(Saved entries)
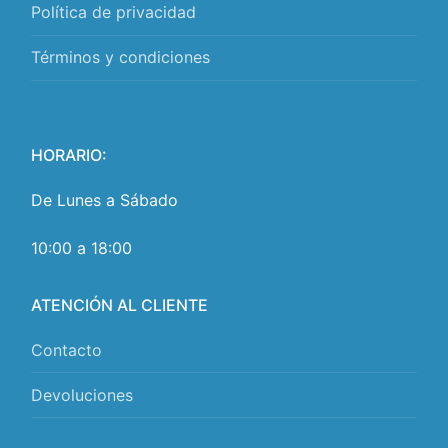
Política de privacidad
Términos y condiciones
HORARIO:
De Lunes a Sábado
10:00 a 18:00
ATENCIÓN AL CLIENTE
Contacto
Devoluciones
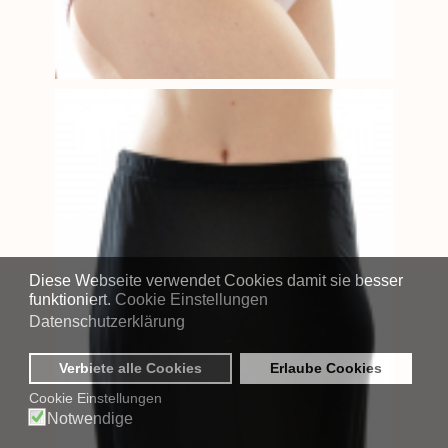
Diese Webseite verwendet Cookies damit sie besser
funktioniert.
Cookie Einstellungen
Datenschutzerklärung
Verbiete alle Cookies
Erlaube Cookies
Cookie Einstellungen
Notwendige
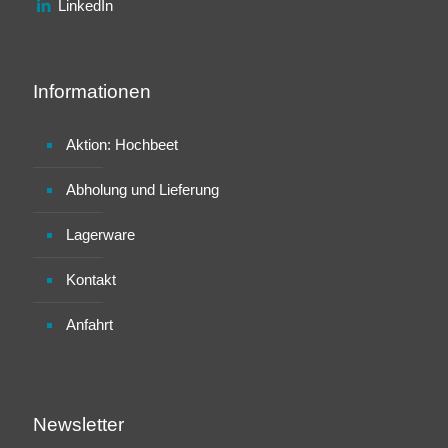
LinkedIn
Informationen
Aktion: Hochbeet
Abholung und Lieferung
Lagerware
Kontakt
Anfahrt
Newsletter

What you will do:
Print all entries exactly. The images do not belong in the copy.

Solution below:
Política de privacidad
Términos y condiciones
HORARIO:
De Lunes a Sábado
10:00 a 18:00
ATENCIÓN AL CLIENTE
Contacto
Devoluciones
Diese Webseite verwendet Cookies damit sie besser
funktioniert.
Cookie Einstellungen
Datenschutzerklärung
Verbiete alle Cookies
Erlaube Cookies
Cookie Einstellungen
Notwendige
LinkedIn
Informationen
Aktion: Hochbeet
Abholung und Lieferung
Lagerware
Kontakt
Anfahrt
Newsletter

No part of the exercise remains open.